Most zone operators might have 100% control of their RRs, but I admit
that there are quite a few legacy ones that I have no idea whether or
not are actually in use. Perhaps if I'm not the only one thinking
about it, maybe someone has solved this type of challenge already?

I implemented a trivial libpcap-based DNS question sniffer that you
feed a list of RRs, and it will then update a 'lastseen' timestamp and
a 64-bit hit counter for each RR. A wrapper script can send SIGHUP and
it would dump the current database to disk for further processing
(e.g. send data to central collector for entry into SQL or similar).
It spends quite a bit of cpu time on the pcap bit, and also on the
internal database handling (where it uses uthash), so it's just
okay-ish, not really optimal.

I've been thinking of better ways of doing it. A more integrated
approach would be to add lastseen and hitcount members to the
domain/rrset struct in namedb.h, make nsd update entries for each
question, and then have nsdc be able to tell nsd to flush the database
to disk. This is obviously quite audacious feature creep, and
I realize the authors' stance on that sort of thing, so it's a no go.

An alternative would be to take the database written by zonec, and
use that with the nsd rbtree implementation in my libpcap approach,
instead of the simple uthash solution I use currently.

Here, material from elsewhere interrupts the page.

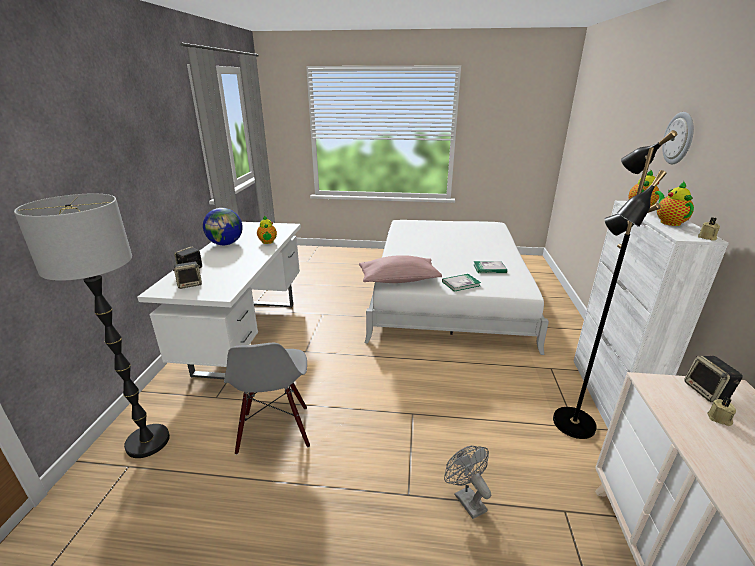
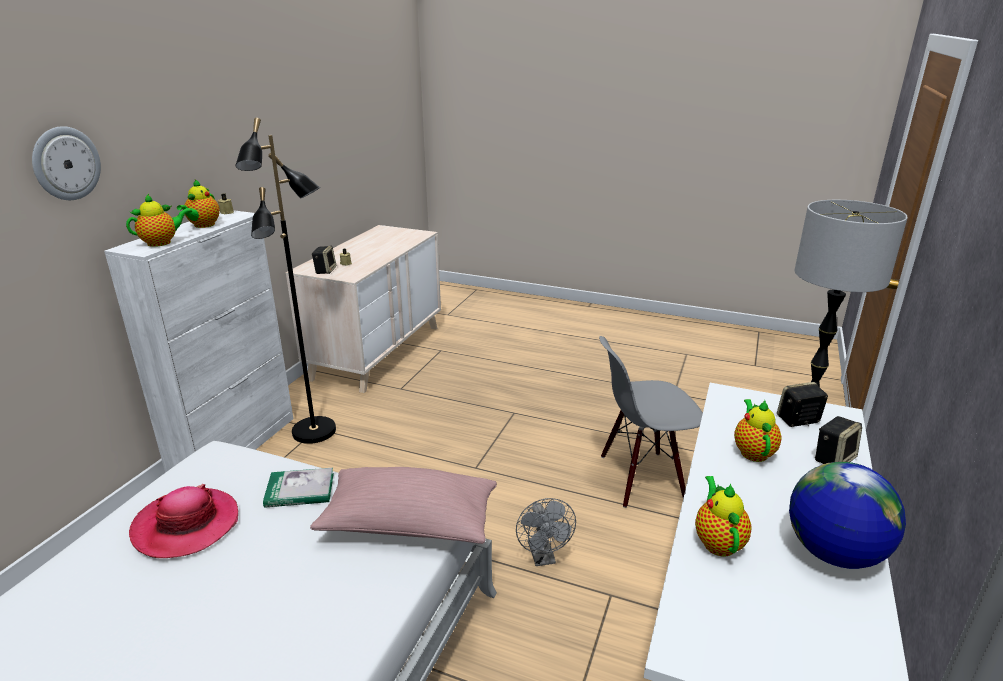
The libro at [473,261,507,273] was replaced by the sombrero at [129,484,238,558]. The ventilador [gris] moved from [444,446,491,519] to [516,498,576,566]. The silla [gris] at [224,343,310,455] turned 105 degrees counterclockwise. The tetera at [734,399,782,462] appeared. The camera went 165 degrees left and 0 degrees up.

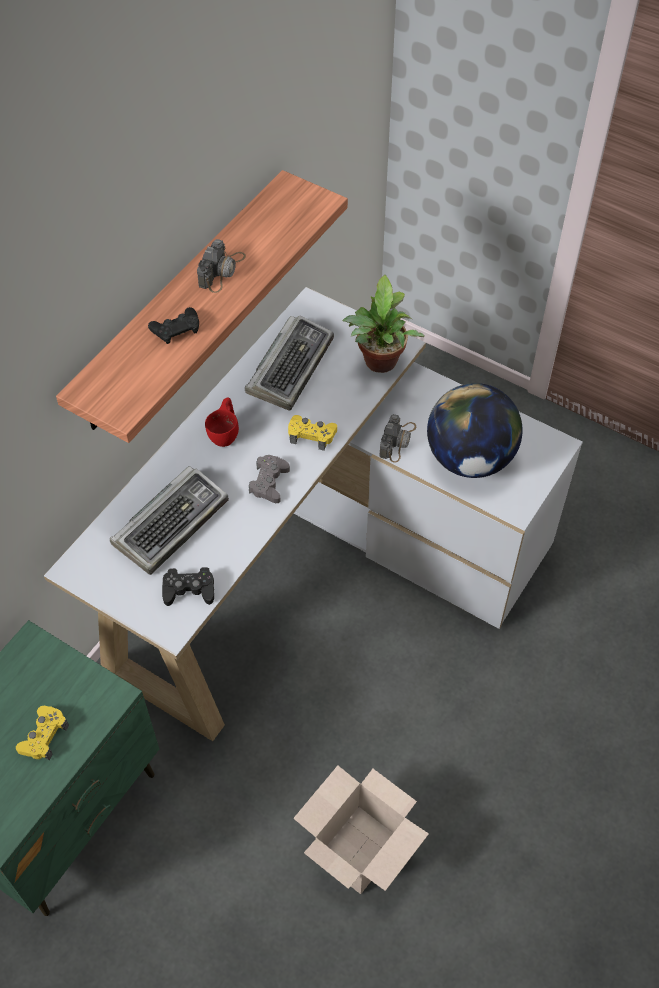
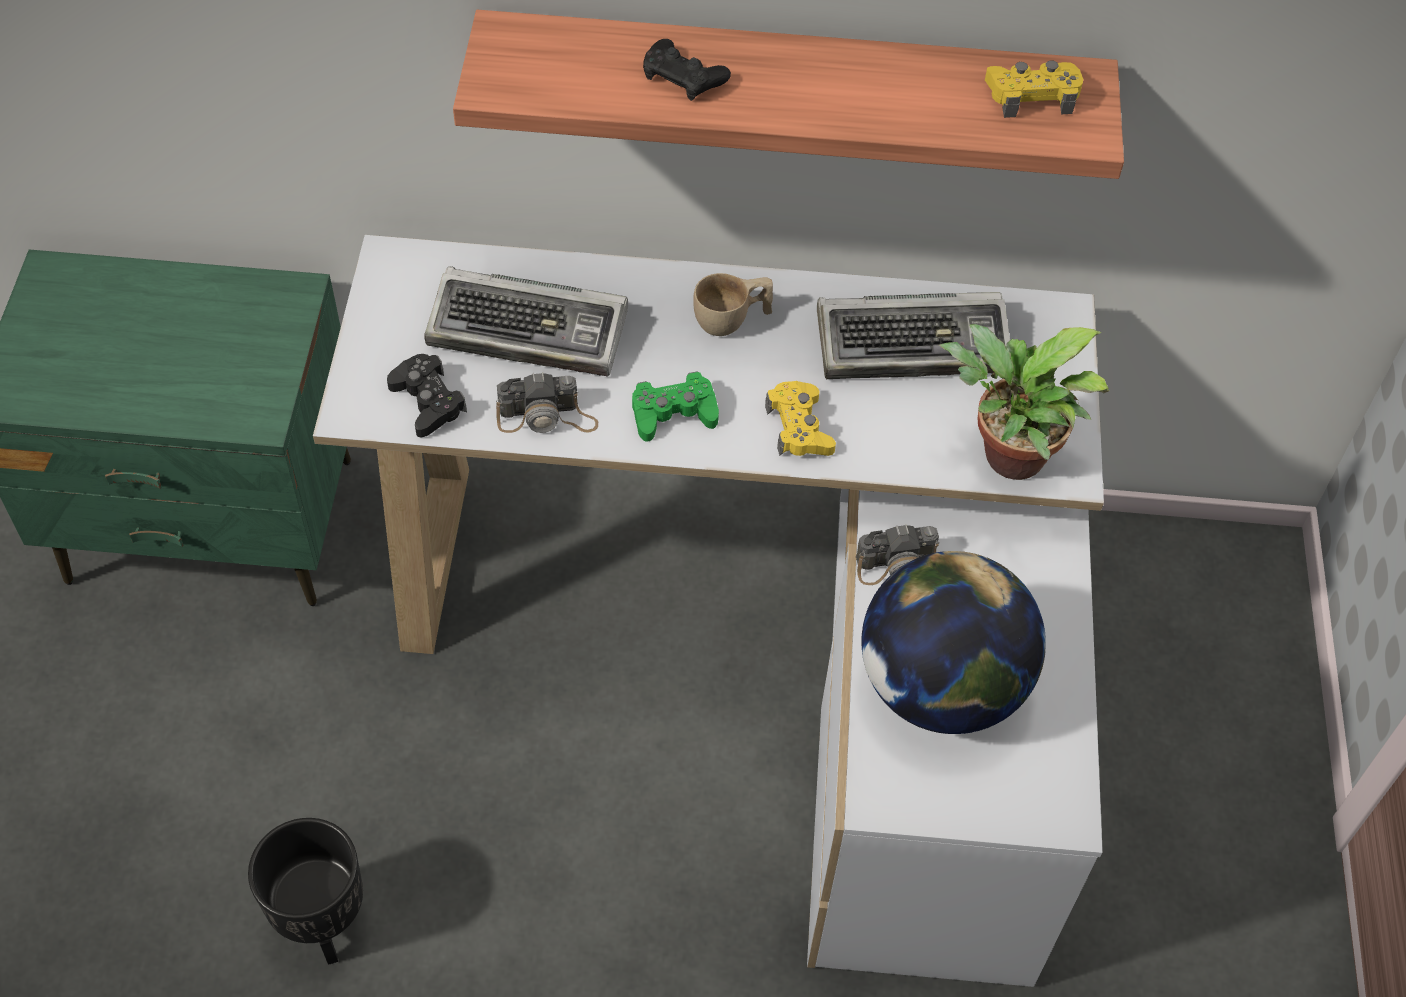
The caja de cartón at [293,766,429,894] was replaced by the maceta [negro] at [248,818,363,965]. The cámara moved from [197,239,246,293] to [496,372,598,433]. The mando de consola [gris] at [249,455,290,503] became the mando de consola [verde] at [632,372,719,442]. The taza [rojo] at [205,398,239,447] became the taza [beis] at [693,273,773,336]. The mando de consola [amarillo] moved from [16,706,69,760] to [985,60,1083,118]. The camera went 60 degrees right and 0 degrees up.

PowerDNS with sql/custom backend.. possibly, but it feels like a bit
too much.

Please let me hear any ideas or thoughts you might have on this. :slight_smile:

sven

Hi Sven,

Fortunately you already acknowledge that such monitoring functionality
would not make it into the NSD production. That is of course because
we consider there are better monitoring tools, for example dnstop.
There are many more tools, it could be that they already do what you
are trying to achieve. I am not knowledgeable enough with these tools
to know the answer to that.

If you are determined to make your own tool, your final solution
proposal sounds clean to me. Almost like you are trying to create a
nsd-monitor tool:). Personally, as long as the solutions are
standalone, not integrated into the NSD daemon, I would encourage it.